木造2階建ての古い家の前に、あたし達は立っていた。
「……ここ?」
「そう。ボロイだろ」
「いえ、まあ、――趣のあるお宅よね」
「ものは言いよう。イヤだね、大人って。別に、うちが好きで買ったわけじゃないからいいよ。
親父の会社で借りてる社宅。どうせ、2、3年したら東京の本社に戻るはずだし」
「あ、そうなんだ」
人気のない窓を見上げた蓮が、一応、という感じでチャイムを押す。
――返事はなし。
「留守ですか、だな」
「うん。留守みたいね」
「俺の勝ち?」
「何のこと?」
「ル、スデス、カ、てね」
呆れて見つめ返すあたしに、蓮は二ヤリと笑って鍵を開けた。
何が見つかると思っていたのか分からないし、どこをどう探したらいいのかも分からなかった。
とりあえずお茶を出してもらって、居間のソファに座って待つ。
蓮は2階の自分の部屋に上がったきりだった。
所在なく部屋の中を見渡す。
前の住人が煙草を吸っていたのか、少しヤ二で汚れた壁。
緑色のカーペット。古ぼけた応接セット。サイドボード。
テレビやFAX付き電話や隅に置かれたパソコンなど、
電器製品だけが新しく、その存在を主張しているかのように見えた。
板張りの台所との引き戸は取り払われて、ひと続きになっている。
主のいない他人の家の居心地の悪さと、実家に帰って来ているような懐かしさの中にあたしはいた。

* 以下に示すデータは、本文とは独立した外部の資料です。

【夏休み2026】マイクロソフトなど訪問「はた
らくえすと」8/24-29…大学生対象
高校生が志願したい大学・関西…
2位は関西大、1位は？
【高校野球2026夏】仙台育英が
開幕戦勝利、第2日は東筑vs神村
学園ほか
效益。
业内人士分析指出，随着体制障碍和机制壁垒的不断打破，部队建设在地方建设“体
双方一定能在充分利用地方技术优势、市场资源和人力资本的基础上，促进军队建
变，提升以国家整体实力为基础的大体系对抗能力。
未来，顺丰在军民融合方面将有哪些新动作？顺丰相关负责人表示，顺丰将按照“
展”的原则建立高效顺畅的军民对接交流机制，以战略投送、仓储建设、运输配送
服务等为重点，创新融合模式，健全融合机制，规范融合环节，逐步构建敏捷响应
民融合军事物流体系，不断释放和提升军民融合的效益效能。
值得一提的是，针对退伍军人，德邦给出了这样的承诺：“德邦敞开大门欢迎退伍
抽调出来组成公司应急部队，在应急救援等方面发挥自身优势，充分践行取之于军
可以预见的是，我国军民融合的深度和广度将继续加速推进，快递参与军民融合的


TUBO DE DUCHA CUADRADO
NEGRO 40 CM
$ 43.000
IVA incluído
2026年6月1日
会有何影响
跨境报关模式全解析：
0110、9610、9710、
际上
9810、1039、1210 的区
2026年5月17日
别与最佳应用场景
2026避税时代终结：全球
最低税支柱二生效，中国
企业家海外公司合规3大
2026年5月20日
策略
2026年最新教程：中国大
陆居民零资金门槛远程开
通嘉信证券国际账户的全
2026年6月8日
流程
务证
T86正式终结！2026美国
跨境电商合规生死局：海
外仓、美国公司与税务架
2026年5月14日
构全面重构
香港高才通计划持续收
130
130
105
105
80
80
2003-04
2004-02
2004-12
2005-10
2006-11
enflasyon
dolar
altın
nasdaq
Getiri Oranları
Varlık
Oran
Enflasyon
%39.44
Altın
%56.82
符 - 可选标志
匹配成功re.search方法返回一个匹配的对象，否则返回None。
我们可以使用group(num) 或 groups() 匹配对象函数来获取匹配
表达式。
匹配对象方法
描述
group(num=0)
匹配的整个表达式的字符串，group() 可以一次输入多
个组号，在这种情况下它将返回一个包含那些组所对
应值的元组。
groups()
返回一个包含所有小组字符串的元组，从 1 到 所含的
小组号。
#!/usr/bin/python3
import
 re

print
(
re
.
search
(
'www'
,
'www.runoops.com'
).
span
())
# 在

――やがて、開け放したドアから、階段を降りる蓮の足音が聞こえた。
今度はこっちがボストンバッグを手にしている。
「何?」
「いや、着られそうなもんとか、身の回りのものを……」
もごもごと呟くと、あたしと対角の1人がけのソファに腰を下ろした。
手に、何か青いものを持っている。
「――それは?」
「あの日の朝――おまえに会って、そっちに行くことになった日、親父の部屋で見つけた」
少し紫がかった青い石の付いた、小ぶりのブローチだった。
「……お母さんの?」
「だと思う。親父のだったらイヤだし。……俺は、見覚えないんだけど……」
蓮はそう言うと、自分の襟元に手を差し入れて、革紐のペンダントを引っ張り出した。
そんなもの付けてたなんて、全然知らなかった。
ペンダントトップは、ブローチと同じ色味の青い石。
「……同じだね」
「やっぱり?」
ひとつため息をつくと、二つの石を並べてテーブルに置いた。
大きさも、形も、そっくりだ。
「……形見、なんじゃないの? お母さんの」
「お袋が死んだって、いつ言った?」
「え、そうじゃないの?」
「知らねぇ」
「知らないって……」
「8歳だった俺が家に帰った時には、いなかった。親父は、何も話してくれない」
「――何も?」
「何も。事情があっていなくなった、とだけ。
で、このペンダントはいつも身につけてるように言われた。お守りだ、ってさ」
お守り。ますます『形見』っぽいんだけど。
「前にしつこく訊いたこともあったんだけど……話してくれなかった。
おまえは何も心配しなくていい、って、そう言うだけで。だから、このブローチはお袋のなのか、
どうして俺がペンダントを持ってる必要があるのか、あの日に訊こうと思ってた」
「……何かありそうね」
「……だよな」
とは言っても、今は尚更訊き出しにくい。この姿だし。
「お袋がいなくなって、じいさんのやってた病院にも行かなくなって――いつの間にか病院は閉められてたし」
「じゃあ、例のことも調べられないじゃない」
「そう。どうして俺を含めて3人が同じ年に同じ病院で産まれてるのか。最後の1人はどうなのか。
――どういう共通点があるのか、分からない。じいさんは、もう死んだって聞いてる」
あたしは力が抜けて、ソファの背もたれに寄りかかった。
何のためにここまで来たんだろう。病院に行けば、蓮のおじいさんに会えれば、何か分かるかと思ったのに。
――由利江。あの子はどうしてるんだろう。他の2人と一緒なんだろうか。
蓮は二つの石を見つめたまま、黙って唇を噛んでいた。
次に口を開いた蓮の言葉は、梅雨の明けたこの部屋に、湿気を含んだ冷たい空気を呼び込んだ。
「あの日――俺は親父に訊き出すつもりでこのペンダントを外してた。